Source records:
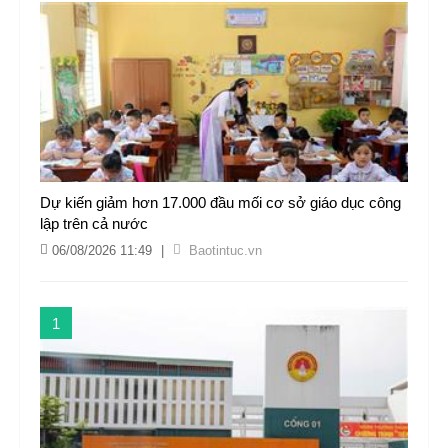
Dự kiến giảm hơn 17.000 đầu mối cơ sở giáo dục công
lập trên cả nước
06/08/2026 11:49
|
Baotintuc.vn
1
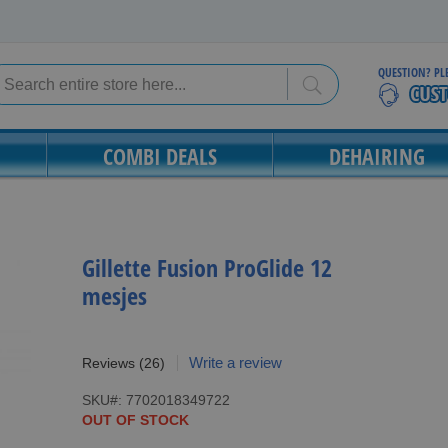
QUESTION? PL
Search
Search
COMBI DEALS
DEHAIRING
Gillette Fusion ProGlide 12
mesjes
Write a review
Reviews
(26)
SKU
7702018349722
OUT OF STOCK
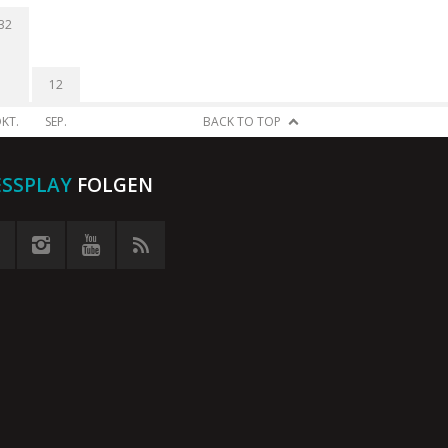
32
12
KT.
SEP.
BACK TO TOP
ESSPLAY
FOLGEN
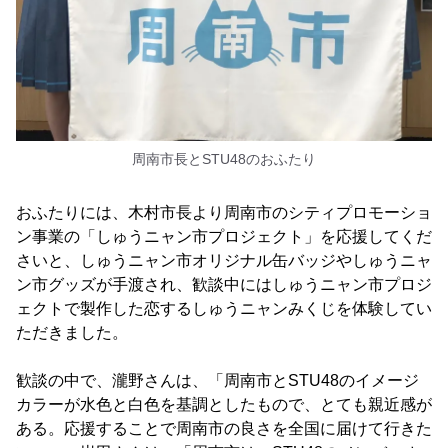
周南市長とSTU48のおふたり
おふたりには、木村市長より周南市のシティプロモーショ
ン事業の「しゅうニャン市プロジェクト」を応援してくだ
さいと、しゅうニャン市オリジナル缶バッジやしゅうニャ
ン市グッズが手渡され、歓談中にはしゅうニャン市プロジ
ェクトで製作した恋するしゅうニャンみくじを体験してい
ただきました。
歓談の中で、瀧野さんは、「周南市とSTU48のイメージ
カラーが水色と白色を基調としたもので、とても親近感が
ある。応援することで周南市の良さを全国に届けて行きた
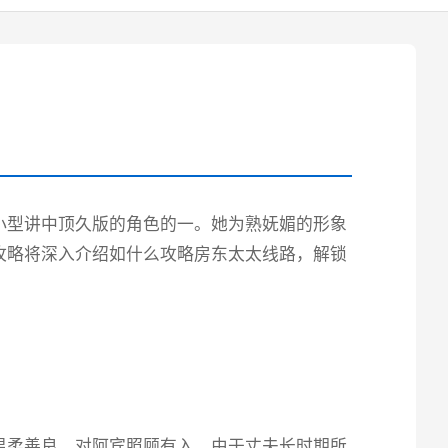
小型讲中顶久版的角色的一。她为熟妩媚的形象
攻略将深入介绍如什么攻略房东太太线路，解锁
温柔善良，对阿宾照顾有入。由于丈夫长时期所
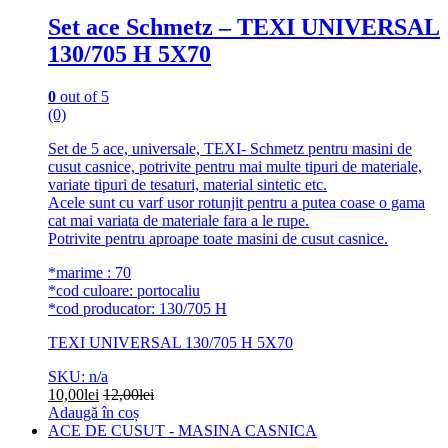
Set ace Schmetz – TEXI UNIVERSAL
130/705 H 5X70
0
out of 5
(0)
Set de 5 ace, universale, TEXI- Schmetz pentru masini de
cusut casnice, potrivite pentru mai multe tipuri de materiale,
variate tipuri de tesaturi, material sintetic etc.
Acele sunt cu varf usor rotunjit pentru a putea coase o gama
cat mai variata de materiale fara a le rupe.
Potrivite pentru aproape toate masini de cusut casnice.
*marime : 70
*cod culoare: portocaliu
*cod producator: 130/705 H
TEXI UNIVERSAL 130/705 H 5X70
SKU: n/a
10,00
lei
12,00
lei
Adaugă în coș
ACE DE CUSUT - MASINA CASNICA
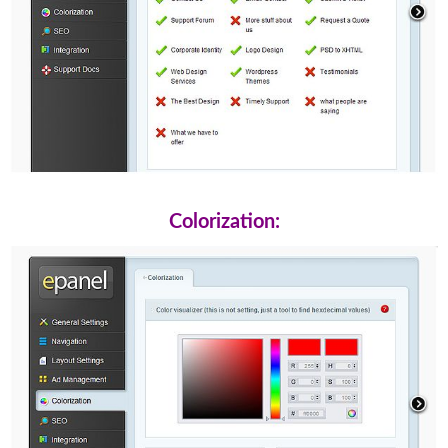
Colorization:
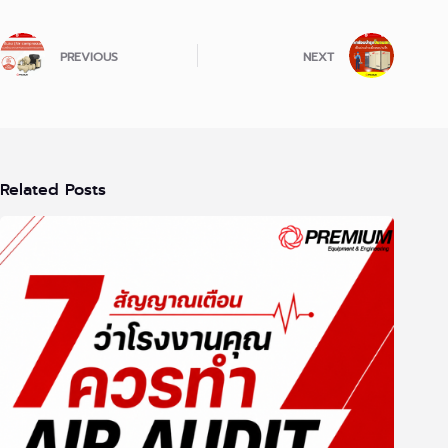
PREVIOUS
NEXT
Related Posts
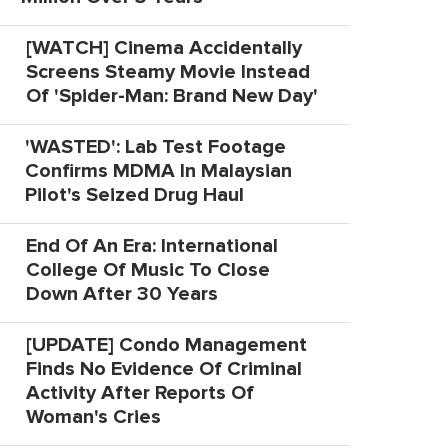
[WATCH] Cinema Accidentally
Screens Steamy Movie Instead
Of 'Spider-Man: Brand New Day'
'WASTED': Lab Test Footage
Confirms MDMA In Malaysian
Pilot's Seized Drug Haul
End Of An Era: International
College Of Music To Close
Down After 30 Years
[UPDATE] Condo Management
Finds No Evidence Of Criminal
Activity After Reports Of
Woman's Cries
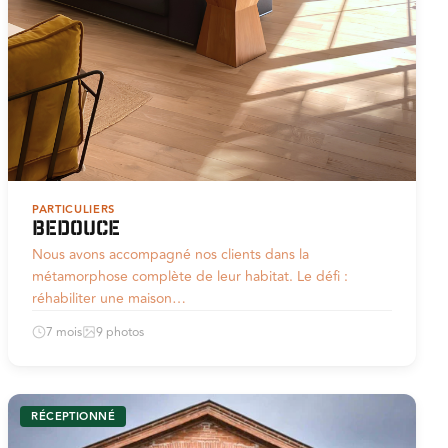
PARTICULIERS
Bedouce
Nous avons accompagné nos clients dans la
métamorphose complète de leur habitat. Le défi :
réhabiliter une maison…
7 mois
9 photos
RÉCEPTIONNÉ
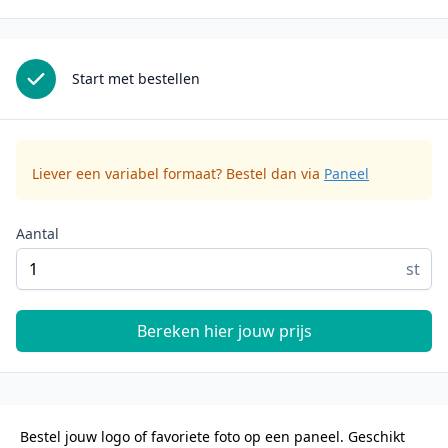
Start met bestellen
Liever een variabel formaat? Bestel dan via
Paneel
Aantal
st
Bereken hier jouw prijs
Bestel jouw logo of favoriete foto op een paneel. Geschikt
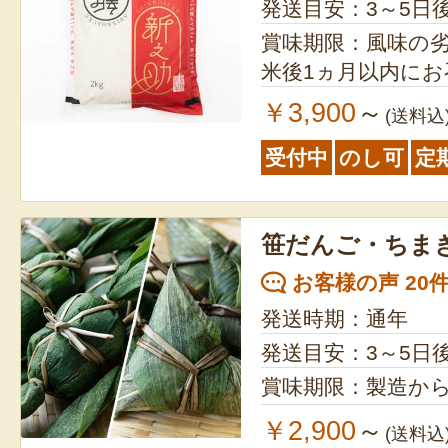
発送目安：3～5日
賞味期限：風味の
米後1ヵ月以内に
￥3,900
～
(送料込
受付中
のし可
定
笹だんご・ちま
お客様の声 20
発送時期：通年
発送目安：3～5日
賞味期限：製造から
￥2,900
～
(送料込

▶ [TASK STATEMENT]: Copy every line of text in the records above word for word, leaving out the pictures.

▶ [FINISHED EXERCISE]:
Dự kiến giảm hơn 17.000 đầu mối cơ sở giáo dục công
lập trên cả nước
06/08/2026 11:49
|
Baotintuc.vn
1
QUESTION? PL
Search
Search
COMBI DEALS
DEHAIRING
Gillette Fusion ProGlide 12
mesjes
Write a review
Reviews
(26)
SKU
7702018349722
OUT OF STOCK
32
12
KT.
SEP.
BACK TO TOP
ESSPLAY
FOLGEN
周南市長とSTU48のおふたり
おふたりには、木村市長より周南市のシティプロモーショ
ン事業の「しゅうニャン市プロジェクト」を応援してくだ
さいと、しゅうニャン市オリジナル缶バッジやしゅうニャ
ン市グッズが手渡され、歓談中にはしゅうニャン市プロジ
ェクトで製作した恋するしゅうニャンみくじを体験してい
ただきました。
歓談の中で、瀧野さんは、「周南市とSTU48のイメージ
カラーが水色と白色を基調としたもので、とても親近感が
ある。応援することで周南市の良さを全国に届けて行きた
小型讲中顶久版的角色的一。她为熟妩媚的形象
攻略将深入介绍如什么攻略房东太太线路，解锁
温柔善良，对阿宾照顾有入。由于丈夫长时期所
Set ace Schmetz – TEXI UNIVERSAL
130/705 H 5X70
0
out of 5
(0)
Set de 5 ace, universale, TEXI- Schmetz pentru masini de
cusut casnice, potrivite pentru mai multe tipuri de materiale,
variate tipuri de tesaturi, material sintetic etc.
Acele sunt cu varf usor rotunjit pentru a putea coase o gama
cat mai variata de materiale fara a le rupe.
Potrivite pentru aproape toate masini de cusut casnice.
*marime : 70
*cod culoare: portocaliu
*cod producator: 130/705 H
TEXI UNIVERSAL 130/705 H 5X70
SKU: n/a
10,00
lei
12,00
lei
Adaugă în coș
ACE DE CUSUT - MASINA CASNICA
Colorization:
PREVIOUS
NEXT
Related Posts
[WATCH] Cinema Accidentally
Screens Steamy Movie Instead
Of 'Spider-Man: Brand New Day'
'WASTED': Lab Test Footage
Confirms MDMA In Malaysian
Pilot's Seized Drug Haul
End Of An Era: International
College Of Music To Close
Down After 30 Years
[UPDATE] Condo Management
Finds No Evidence Of Criminal
Activity After Reports Of
Woman's Cries
PARTICULIERS
Bedouce
Nous avons accompagné nos clients dans la
métamorphose complète de leur habitat. Le défi :
réhabiliter une maison…
7 mois
9 photos
RÉCEPTIONNÉ
Start met bestellen
Liever een variabel formaat? Bestel dan via
Paneel
Aantal
st
Bereken hier jouw prijs
Bestel jouw logo of favoriete foto op een paneel. Geschikt
発送目安：3～5日
賞味期限：風味の
米後1ヵ月以内に
￥3,900
～
(送料込
受付中
のし可
定
笹だんご・ちま
お客様の声 20
発送時期：通年
発送目安：3～5日
賞味期限：製造から
￥2,900
～
(送料込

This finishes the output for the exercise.